→ EXERCISE DIRECTIONS:
Every line of the material must be given again verbatim. Skip the images.

→ PROVIDED RECORDS:
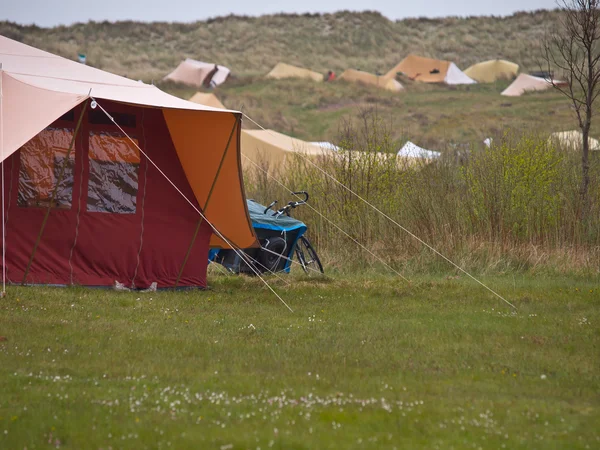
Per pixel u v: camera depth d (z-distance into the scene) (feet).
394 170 191.72
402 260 172.24
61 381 75.15
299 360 86.99
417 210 182.09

→ EXERCISE ANSWER:
Per pixel u v: camera depth d (z-distance into the scene) (feet).
394 170 191.72
402 260 172.24
61 381 75.15
299 360 86.99
417 210 182.09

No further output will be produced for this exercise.